Which of the following statements are correct? 1. Dividend payout ratio refers to that portion of total earnings which is distributed among equity shareholders of the company 2. ‘Bird in hand’ argument is given by Gordon’s model 3. MM model suggest that dividend payment is very relevant for value of the firm 4. Walter’s Model suggests that dividend payment does not affect the market price of the share

1 and 2
1 and 3
2 and 3
3 and 4

The correct answer is A. 1 and 2.

  1. Dividend payout ratio refers to that portion of total earnings which is distributed among equity shareholders of the company.

This is a correct statement. The dividend payout ratio is calculated by dividing the total dividends paid by a company in a given year by its net income for that year. A high dividend payout ratio indicates that a company is returning a large portion of its earnings to shareholders, while a low dividend payout ratio indicates that a company is retaining more of its earnings to reinvest in the business.

  1. ‘Bird in hand’ argument is given by Gordon’s model.

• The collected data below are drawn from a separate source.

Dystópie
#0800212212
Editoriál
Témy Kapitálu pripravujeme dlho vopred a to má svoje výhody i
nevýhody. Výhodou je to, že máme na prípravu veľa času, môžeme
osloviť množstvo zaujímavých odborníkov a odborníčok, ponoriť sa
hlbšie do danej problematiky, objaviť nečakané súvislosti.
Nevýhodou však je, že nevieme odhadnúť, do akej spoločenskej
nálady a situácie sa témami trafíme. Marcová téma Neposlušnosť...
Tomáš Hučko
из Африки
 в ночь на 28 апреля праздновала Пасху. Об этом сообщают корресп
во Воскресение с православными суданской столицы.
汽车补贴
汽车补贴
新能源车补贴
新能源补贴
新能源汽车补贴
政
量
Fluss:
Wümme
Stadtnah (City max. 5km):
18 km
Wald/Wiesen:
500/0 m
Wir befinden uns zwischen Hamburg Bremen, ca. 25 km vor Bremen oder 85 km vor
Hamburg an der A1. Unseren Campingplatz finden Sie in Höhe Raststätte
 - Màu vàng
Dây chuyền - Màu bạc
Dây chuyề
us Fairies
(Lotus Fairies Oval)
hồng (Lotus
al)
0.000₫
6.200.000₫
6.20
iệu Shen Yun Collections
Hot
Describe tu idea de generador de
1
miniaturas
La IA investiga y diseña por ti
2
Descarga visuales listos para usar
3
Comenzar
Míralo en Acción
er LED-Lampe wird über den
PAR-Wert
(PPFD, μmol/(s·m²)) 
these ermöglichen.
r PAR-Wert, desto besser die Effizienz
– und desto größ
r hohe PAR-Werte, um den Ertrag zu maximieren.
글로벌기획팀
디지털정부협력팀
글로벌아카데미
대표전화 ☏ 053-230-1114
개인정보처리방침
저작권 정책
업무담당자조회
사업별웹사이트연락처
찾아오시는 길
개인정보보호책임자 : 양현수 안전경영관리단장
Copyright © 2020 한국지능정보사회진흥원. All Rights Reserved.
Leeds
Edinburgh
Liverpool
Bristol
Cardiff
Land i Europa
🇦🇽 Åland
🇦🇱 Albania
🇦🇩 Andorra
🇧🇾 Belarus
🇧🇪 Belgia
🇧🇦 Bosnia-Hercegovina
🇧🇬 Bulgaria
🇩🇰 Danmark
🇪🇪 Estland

This is also a correct statement. The bird-in-the-hand argument is a theory that suggests that investors prefer to receive dividends in cash rather than reinvesting them in the company. This is because dividends are a guaranteed return on investment, while the return on investment from reinvesting in the company is uncertain.

  1. MM model suggest that dividend payment is very relevant for value of the firm.

This is an incorrect statement. The Modigliani-Miller (MM) model is a theory that suggests that the value of a firm is not affected by its dividend policy. This is because investors can always choose to sell shares of a company if they want to receive cash, and they can always reinvest dividends if they want to keep their money invested in the company.

  1. Walter’s Model suggests that dividend payment does not affect the market price of the share.

This is also an incorrect statement. The Walter model is a theory that suggests that dividend payments do affect the market price of a share. This is because dividend payments are a signal to investors about the company’s financial health and future prospects.